The U.S. Treasury has just taken the extraordinary step of designating China as a currency manipulator, something no administration has done since the days of Bill Clinton.

With the action, the trade war between the U.S. and China has entered a new phase that will likely see both countries stepping up both their rhetoric and actions in the trade dispute that has now dragged on for over a year.

As a result of the ongoing hostilities between the U.S. government and China, the flood of investment dollars that once came from Chinese technology companies and investors into U.S. technology companies has slowed. Acquisitions and investments made by Chinese companies have been unwound over concerns from the Committee of Foreign Investments in the U.S. and tariffs slapped on Chinese imports have hit U.S. stock prices (including in the technology sector).

The news of Treasury’s move comes less than 24 hours after the Chinese government announced a complete halt on U.S. agricultural imports. More significantly, the Bank of China has let the country’s currency slide in value against the U.S. dollar to above the seven-to-one figure that was considered a line-in-the-sand for trade.

Given the escalation, economists’ fears that global markets could slip into a recession within the next nine months are more likely to be realized, according to reports from Morgan Stanley, quoted by CNBC.

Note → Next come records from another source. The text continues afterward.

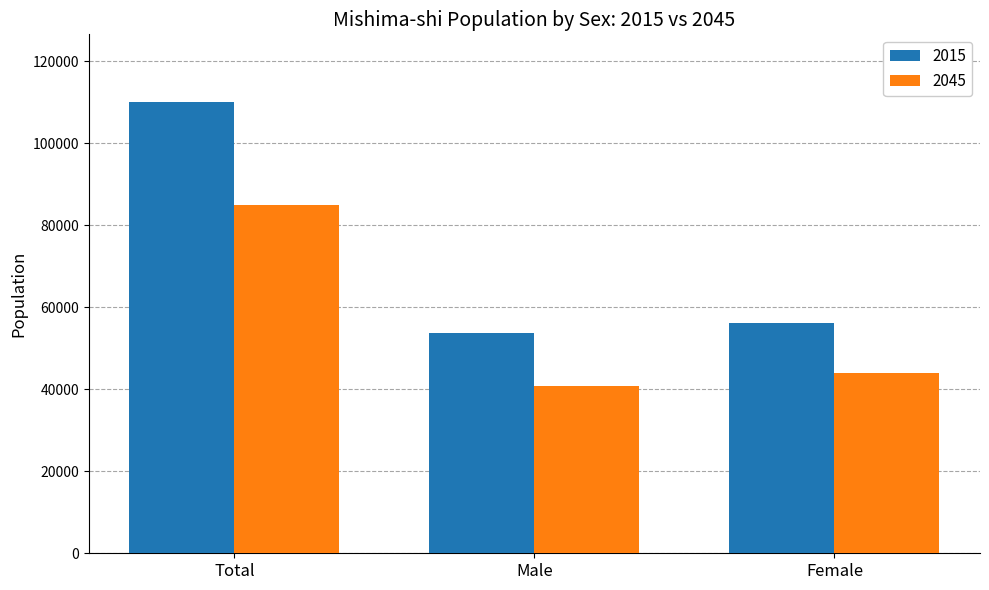

Is it true that 2015 equals 19560 at Female?

False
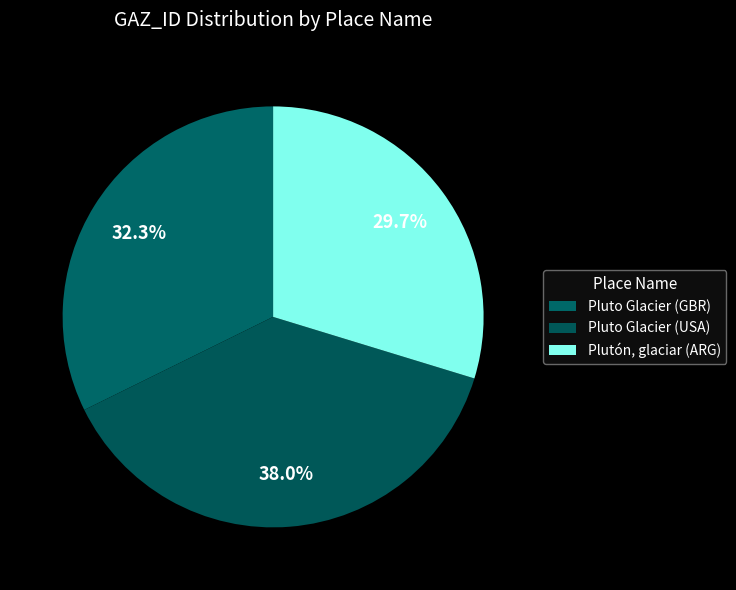

Which category has the biggest portion of the pie?

Pluto Glacier (USA)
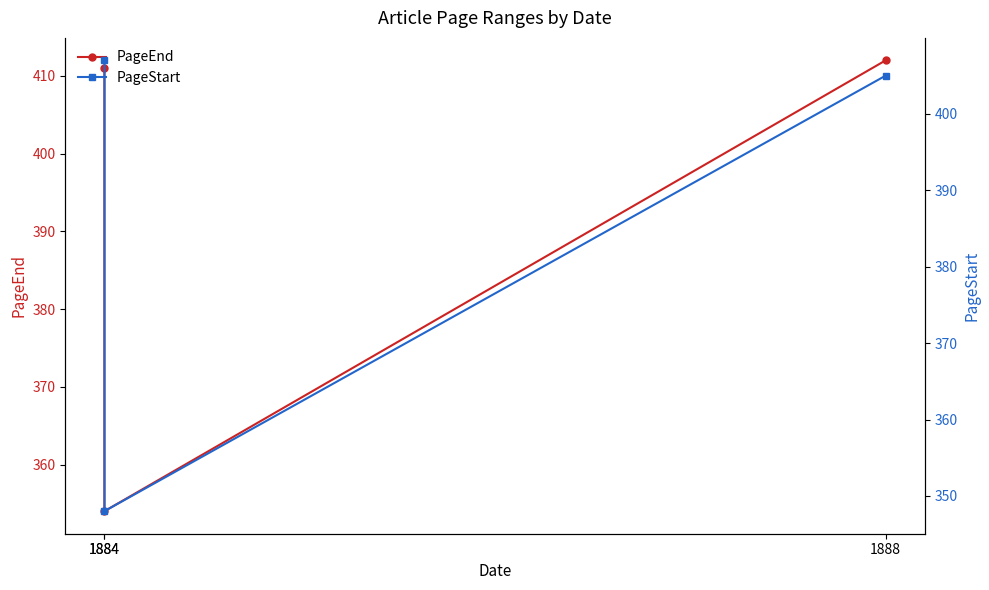

Which series has the widest spread of values?

PageStart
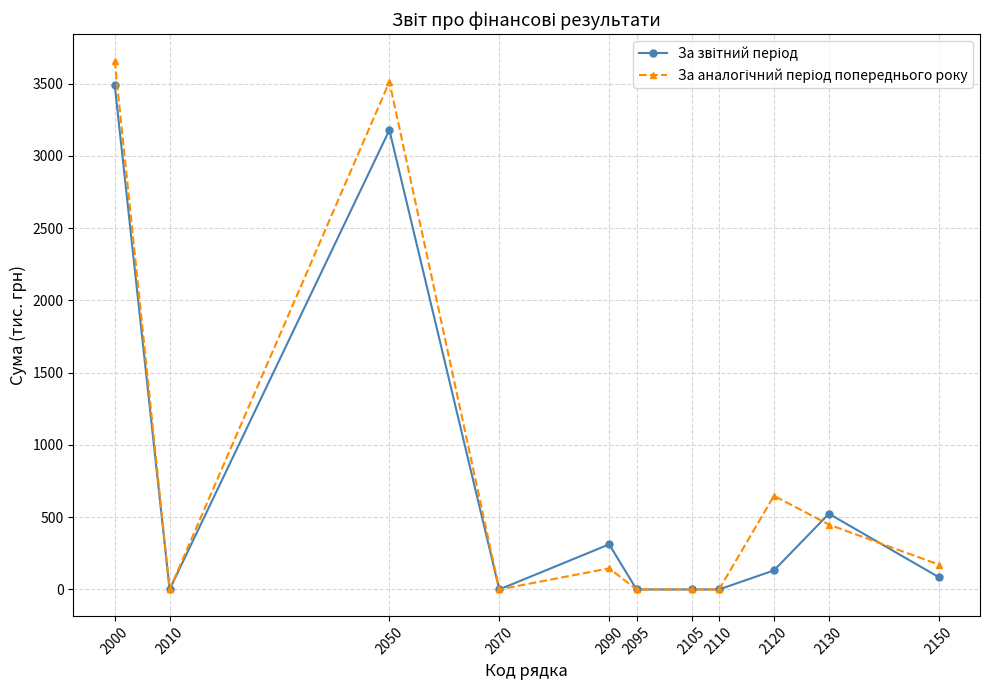

At how many categories does at least one series exceed 3028?

2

“We take its literal message of planned tariffs quite seriously. There’s a pattern of responding to insufficient negotiation progress with escalation,” Morgan Stanley said in an analyst report.

The move to label China as a currency manipulator means that the U.S. will plead its case before the International Monetary Fund to take steps to curb what Treasury Secretary Steven Mnuchin called “the unfair competitive advantage created by China’s latest actions.”

If anything, China’s actions have actually been to prop up the country’s currency in the face of internal pressures to break the seven-to-one floor that had previously been set on the Renminbi’s value versus the dollar. China’s economy is slowing — in part due to tariffs imposed by the U.S., but also because economies in Europe and Asia are slowing down, which is hitting exports in the country. Indeed, much of the current growth in China’s economy has been fueled by debt-financed big infrastructure projects.

That could change as Chinese goods become cheaper thanks to the falling value of the nation’s currency. However, as Axios notes, what China is doing doesn’t actually fall under the definition of currency manipulation as it’s legally defined.

Because to be a currency manipulator a country needs to spend 2% of its gross domestic product over a 12-month period on currency manipulation. If anything, China was boosting the yuan in the face of calls to reduce its value until the President called for sanctions last week.

Even if the country’s currency devaluation does juice exports, it could have unforeseen consequences on China’s infrastructure spending and could backfire as a tool in the ongoing trade dispute.

A weaker currency means that Chinese consumers and businesses have to pay more for goods and services that are dollar-denominated. It also means that while the country is awash with cash, it could lose its competitive edge in a fight to lure top talent to the country. Losses in spending power could push the developers and programmers the country needs to transition from a manufacturing-focused economy to look elsewhere.

Stock markets are already taking note of the new U.S. action on trade. Futures show the Dow trading down about 350 points and the Nasdaq and S&P 500 indices both trading sharply lower.